<1> 15歳で椎間板ヘルニアを発症
愛犬、ダックスフンドのマインは2016年2月に15歳になった。とても元気な15歳で、びゅんびゅん走り、散歩で出会う他の犬の飼い主には驚かれたり、羨ましがられたりして、私も結構いい気になっていた。
食べることも大好きで、キッチンで「ごはん」を用意している時は足元に張り付き、「さあ、できたよ」と本犬の食事スペースまで持っていく時には、ほんの数メートルながら最速の「ごはんダッシュ」を見せてくれた。
15歳になって約1ヶ月、いつもの通りの朝だった。何種類かの茹でた野菜を細かく刻み、納豆を混ぜて、大好きな肉をトッピングした、いつもの通りの朝ごはんを作る。マインは早く食べたくてそわそわ、うろうろしている。
作ったこちらが嬉しくなるような食いつきぶりを見届け、キッチンに戻ろうとした、その時だった。「キャン!」 これまで聞いたことがないような、悲鳴にも似た甲高い声がした。
驚いて振り向くと、本犬も驚いたように、背中を猫のように丸め、立ちすくんでいる。近づいて抱き上げようとすると、背中を丸めたまま、必死で逃げようとする。
あっと思った。
話にはよく聞いていた。突然、「キャン」という声で始まるということも。
タクシーで病院に向かった。かかりつけの動物病院は前に住んでいたところの近くで、引っ越してからは大抵、地下鉄を利用していた。比較的空いている路線の2駅で、スリングにすっぽり入れれば大人しくしているので、たいしたことはない。でも、今日は少しでも動かさないほうがいいのだろう。

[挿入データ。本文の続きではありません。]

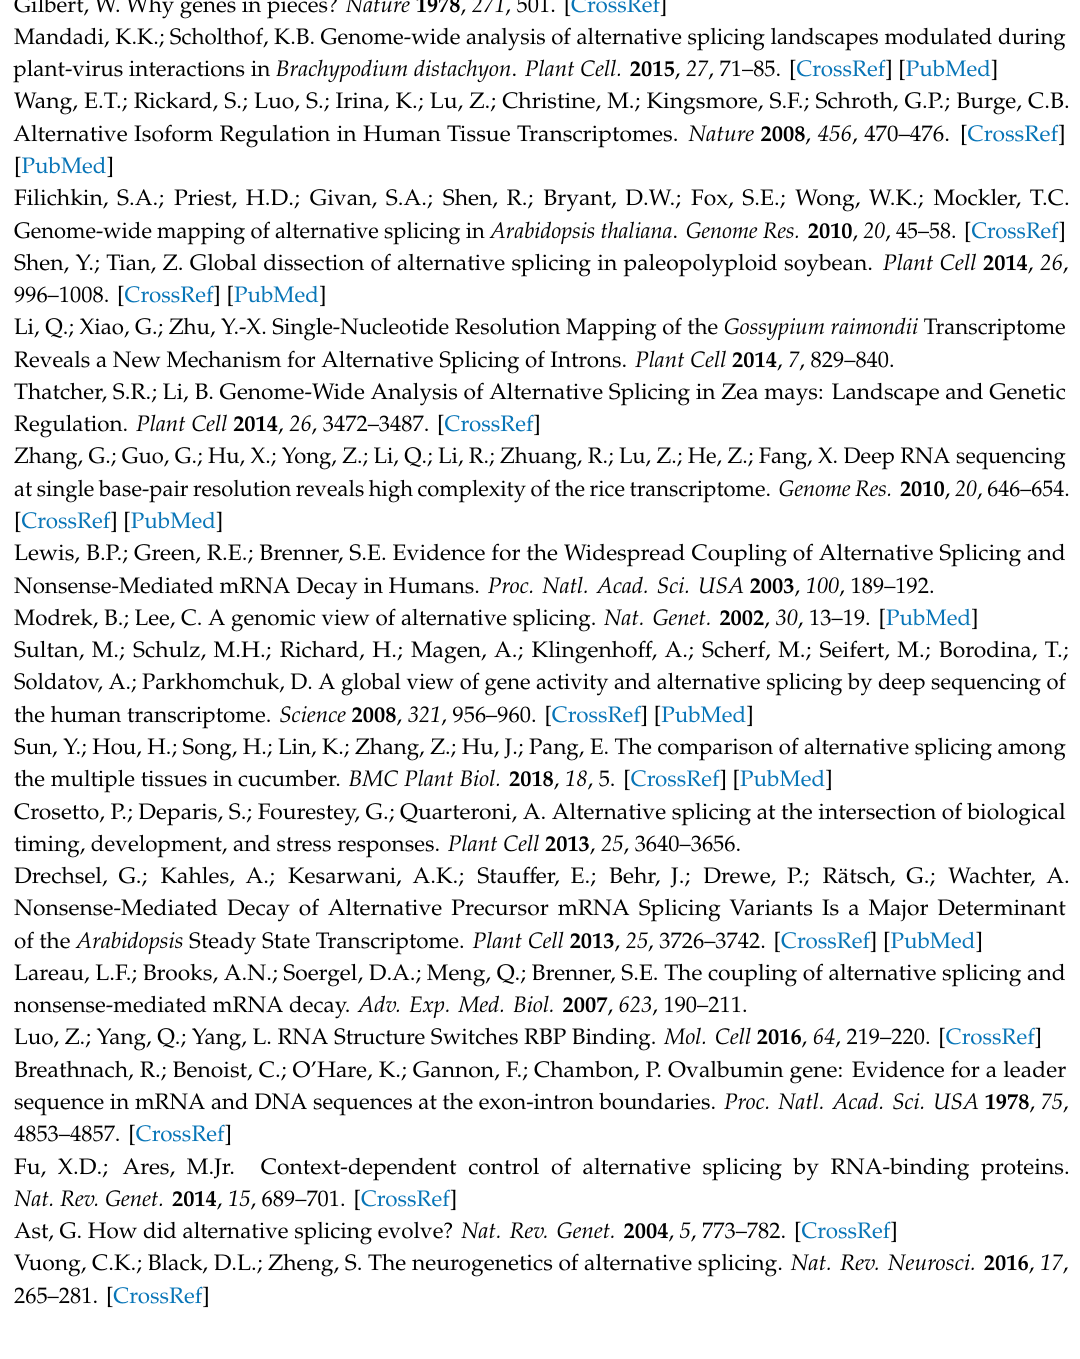
GO biological process categories of the eight modules. Figure S2: Enriched KEGG pathways categories of the eight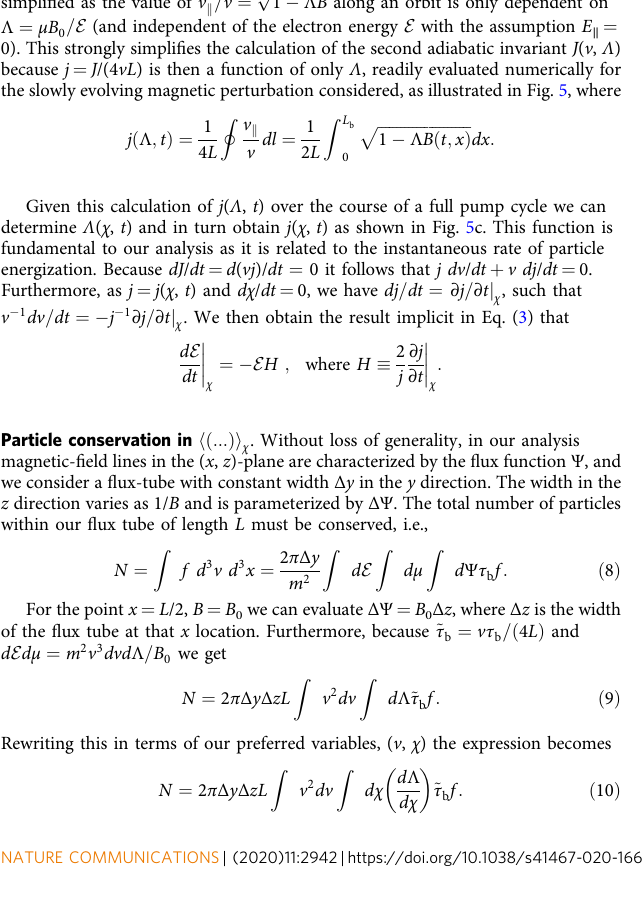
Fig. 5 j as a function of invariants. a Plot of the maximum magnetic- fi eld amplitude over the course of a fl uctuation for a maximum magnetic fi eld of δ B / B = 0.5. b Plot of j as a function of Λ over the course of a fl uctuation for 0 the magnetic fi eld in a . c Plot of j ( χ , t ) normalized by j ( χ , t 0 ) for the same fl uctuation. d Plot of j ( χ , t 0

そして、やはり、椎間板ヘルニアだった。それでもまだ歩けるので、軽度とのこと。
入院して、絶対安静にして、点滴(エラスポール)で「ガッチリ治す」ことを勧められた。でも、高齢になってきて、以前にも増して、どこよりも家が好きになってきたマインにはストレスが大きすぎる。注射(エラスポール)を1本打ってもらい、あとは家で投薬治療ということにした。
帰宅してから調べてみると、エラスポールは人間の肺炎の薬らしい。炎症反応を抑える効果が高いことから、犬の椎間板ヘルニアの治療にも使われるようになったのだという。
薬はビタミンB(ノイロビタン)、抗炎症剤のステロイド(ブレドニゾロン)、血流改善薬(リマルモン)の3種類が7日分。ただ、もらった時から、のまないだろうという予想はついていた。
マインは12歳で重い肝炎を患い、大変な思いで何種類もの薬をのんでも治らなかった時から、大の薬(西洋薬)嫌いである。不信と言った方がいいかもしれない。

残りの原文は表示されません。